By the time Warrick opened the door, Toreth had managed to rally slightly. He looked round, which wasn't so bad if he did it slowly, and smiled.

Warrick stood in the doorway, completely and carefully dressed. He'd even taken the time to brush his hair, Toreth noted absently. Even so, he looked less than thrilled to see Toreth.

"Since the odds are very heavily against my being able to carry you upstairs, you'd better stand up," he said icily.

Toreth eventually managed to struggle to his feet as Warrick watched impassively. Once they were inside, he deigned to lend aid to the extent of an arm around Toreth's waist, waving the guard away when he approached.

The silence as they went up in the lift was deafening, and continued until they reached the flat. After they went inside, Warrick propped him carefully against the wall while he closed and locked the door. Then he took hold of Toreth again and pointed down the other end of the hall.

"What?"

"The toilet is over there."

"I don't —"

"Toreth, I have unpasteurised curd cheese in my fridge which is less green than you. If you throw up on my floor, you are going back out of that door.
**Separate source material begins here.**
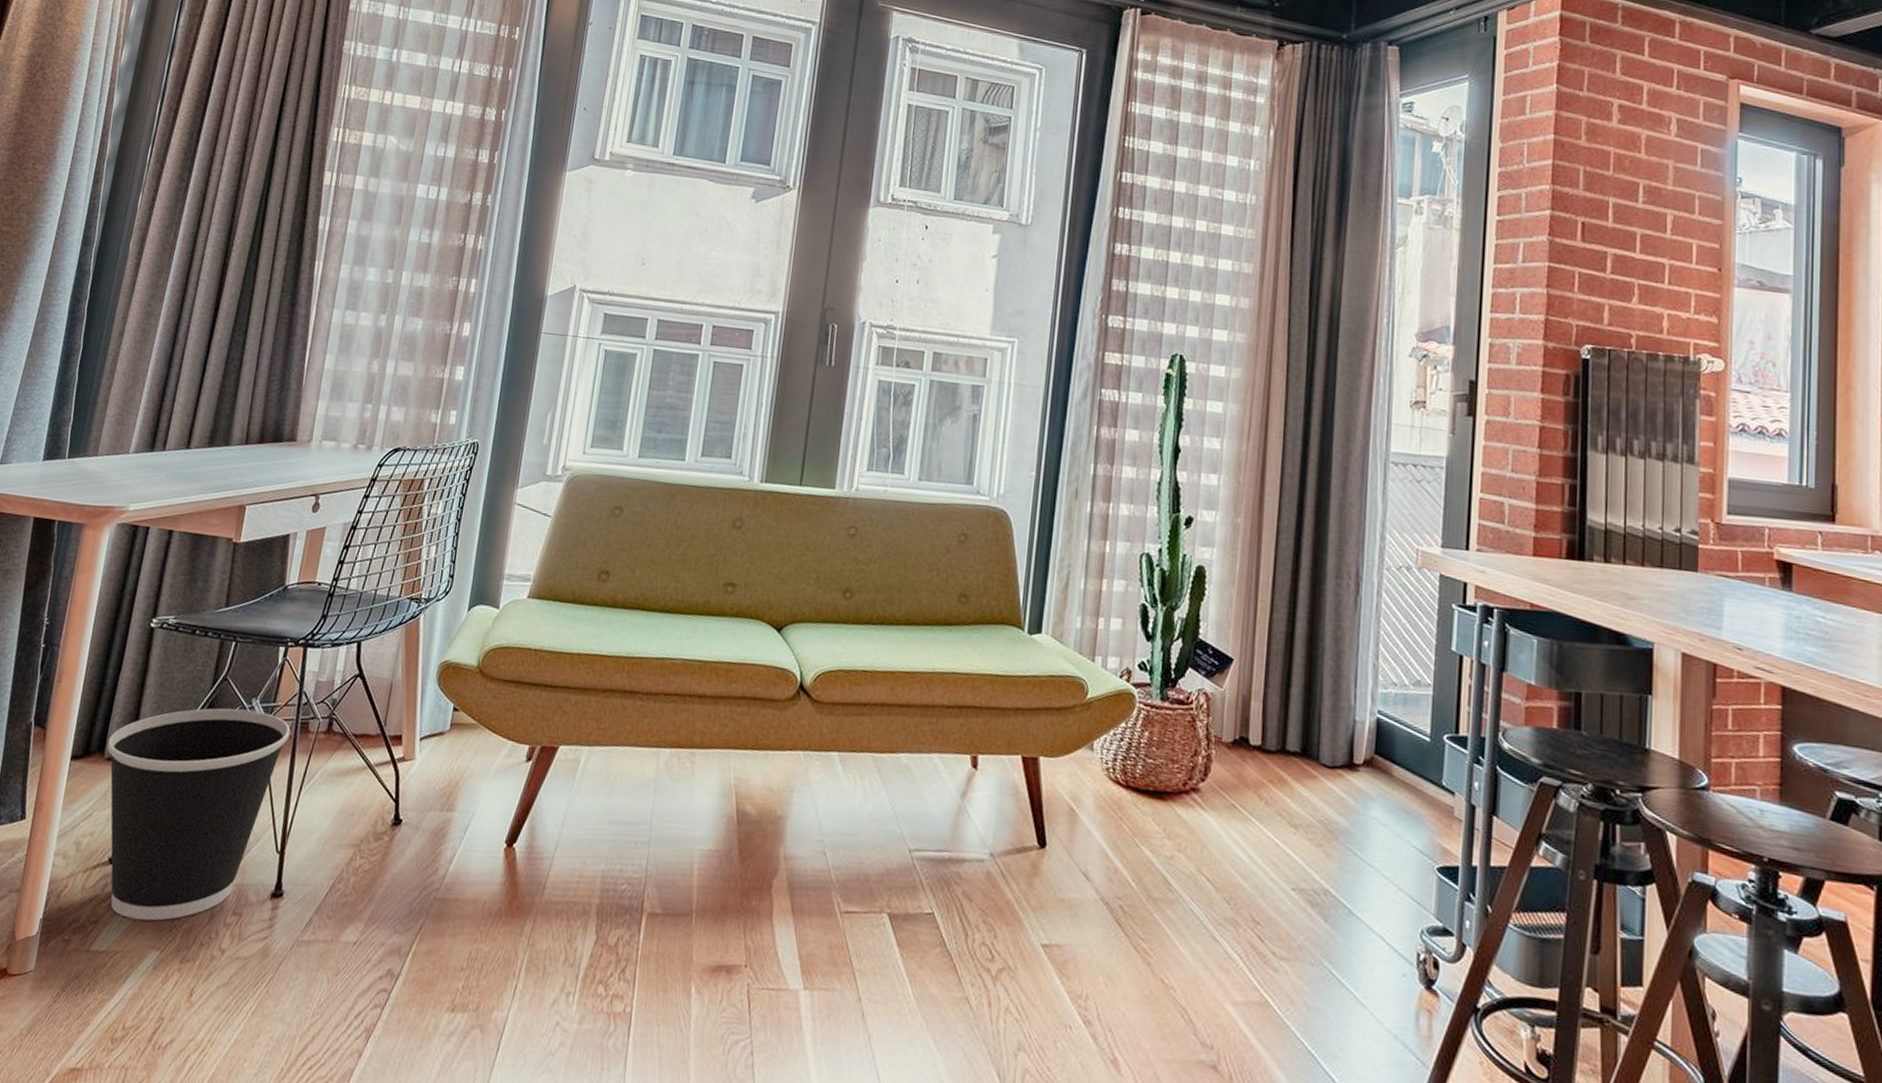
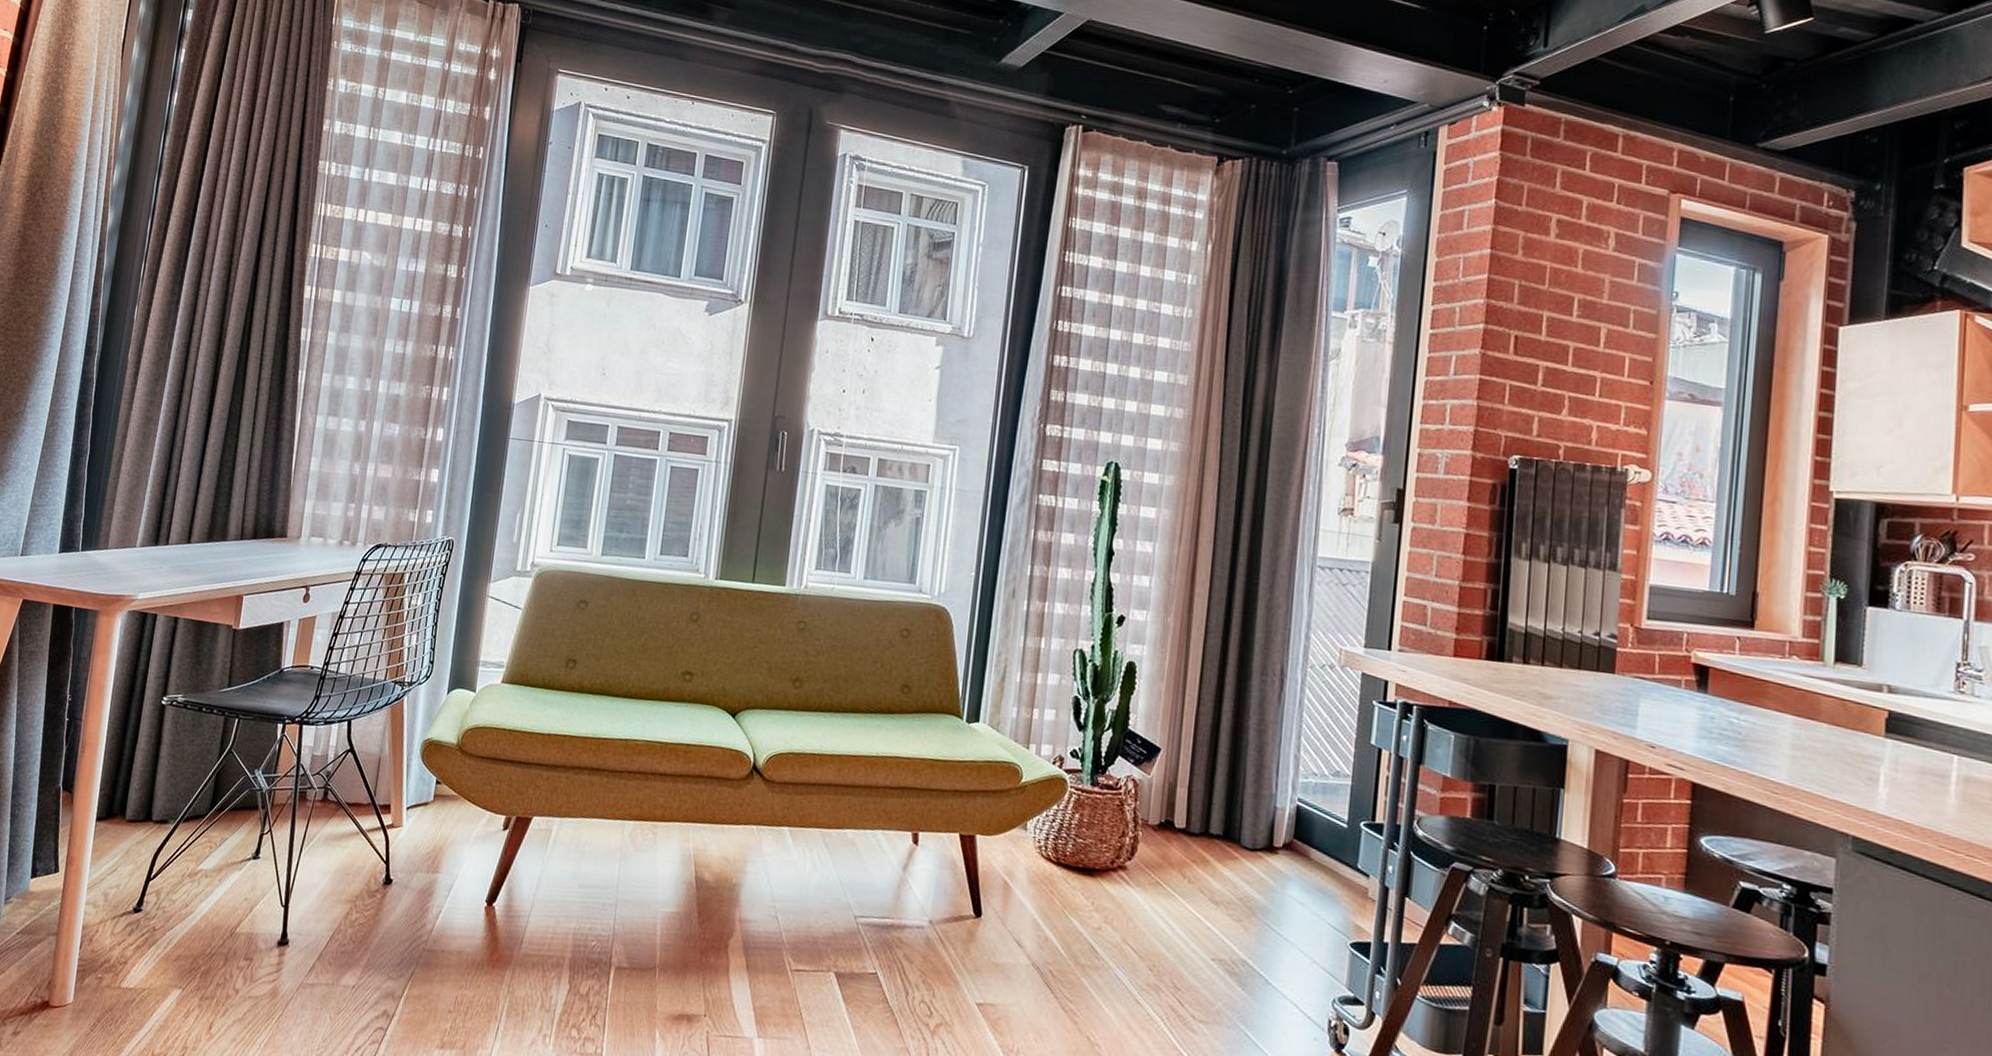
wastebasket: present [107,708,291,921] -> none [127,777,290,963]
Now, move."

He nearly began a protest, but whether it was the power of suggestion, or the change from the cold outside to the warm flat, or simply the night catching up with him, Toreth realised Warrick was right. He made a grab for Warrick's shoulder and missed. Warrick caught him before he fell, muttering something Toreth didn't catch, but which sounded uncomplimentary.

"I think I'm —" Toreth put his hand hastily over his mouth and swallowed heavily.